Description of the task:
Without the images, write out the entries word for word.

Recorded data:
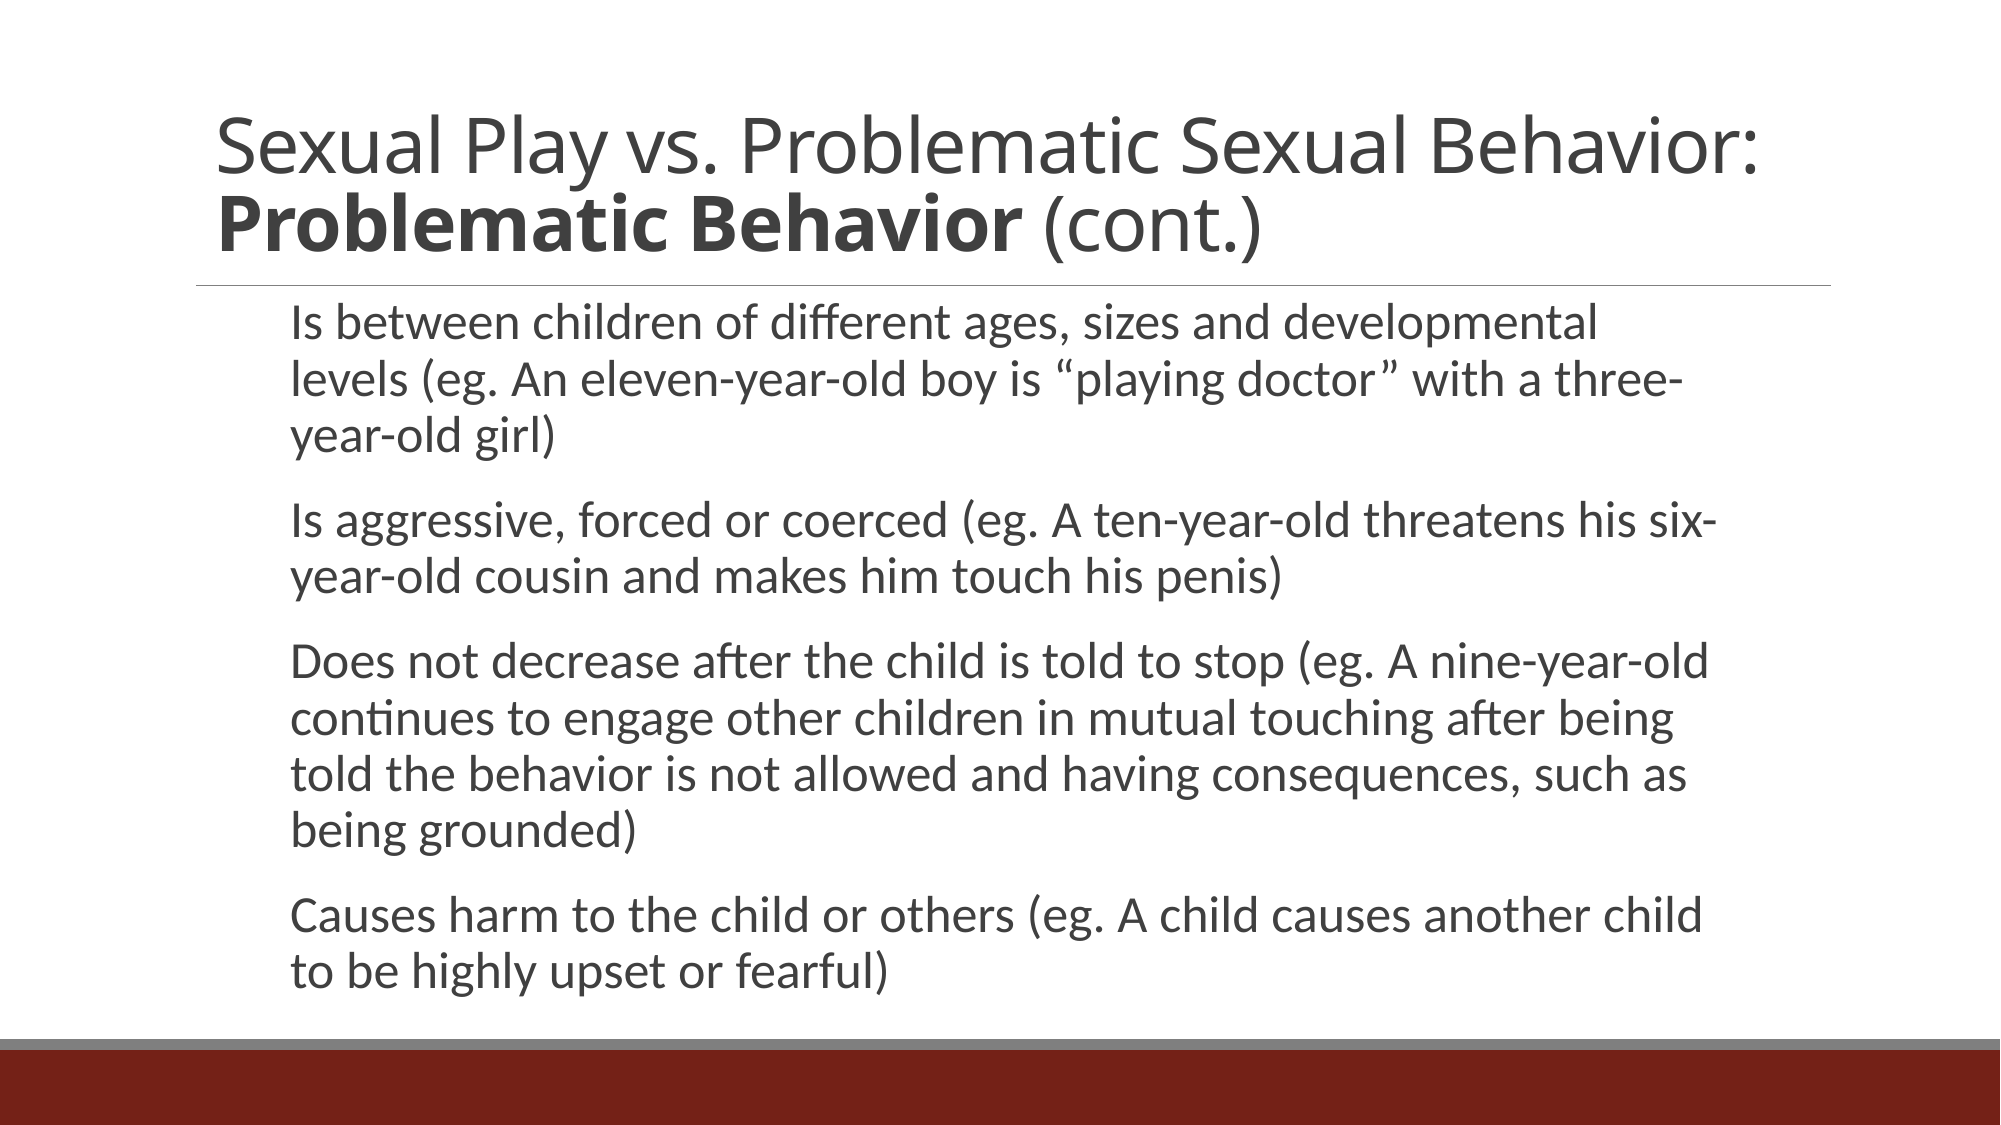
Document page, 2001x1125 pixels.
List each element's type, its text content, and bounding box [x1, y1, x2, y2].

title Sexual Play vs. Problematic Sexual Behavior: Problematic Behavior (cont.) [200, 50, 1838, 275]
list Is between children of different ages, sizes and developmental levels (eg. An eleven-year-old boy is “playing doctor” with a three-year-old girl) Is aggressive, forced or coerced (eg. A ten-year-old threatens his six-year-old cousin and makes him touch his penis) Does not decrease after the child is told to stop (eg. A nine-year-old continues to engage other children in mutual touching after being told the behavior is not allowed and having consequences, such as being grounded) Causes harm to the child or others (eg. A child causes another child to be highly upset or fearful) [275, 287, 1725, 1050]
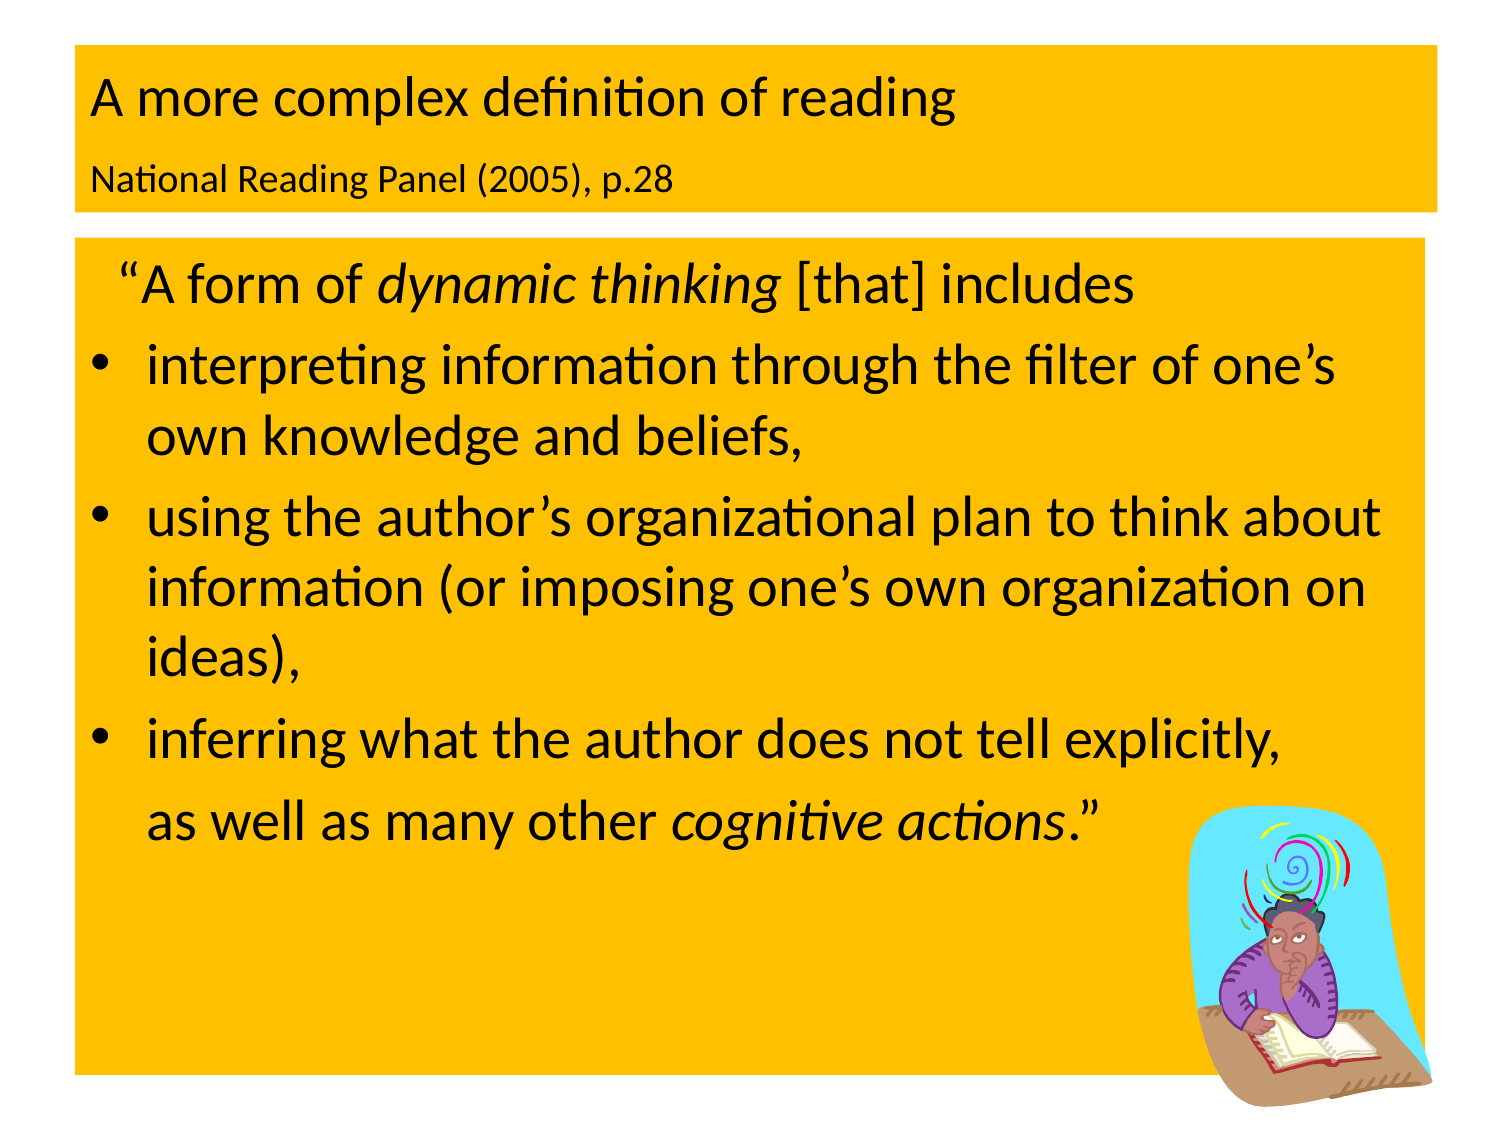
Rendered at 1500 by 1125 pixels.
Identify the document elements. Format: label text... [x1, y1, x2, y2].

Your solution:
Document page, 2001x1125 pixels.
List each element's type, its text content, and bounding box [x1, y1, x2, y2].

title Sexual Play vs. Problematic Sexual Behavior: Problematic Behavior (cont.) [200, 50, 1838, 275]
list Is between children of different ages, sizes and developmental levels (eg. An eleven-year-old boy is “playing doctor” with a three-year-old girl) Is aggressive, forced or coerced (eg. A ten-year-old threatens his six-year-old cousin and makes him touch his penis) Does not decrease after the child is told to stop (eg. A nine-year-old continues to engage other children in mutual touching after being told the behavior is not allowed and having consequences, such as being grounded) Causes harm to the child or others (eg. A child causes another child to be highly upset or fearful) [275, 287, 1725, 1050]
Rendered at 1500 by 1125 pixels.
Identify the document elements. Format: label text... [x1, y1, x2, y2].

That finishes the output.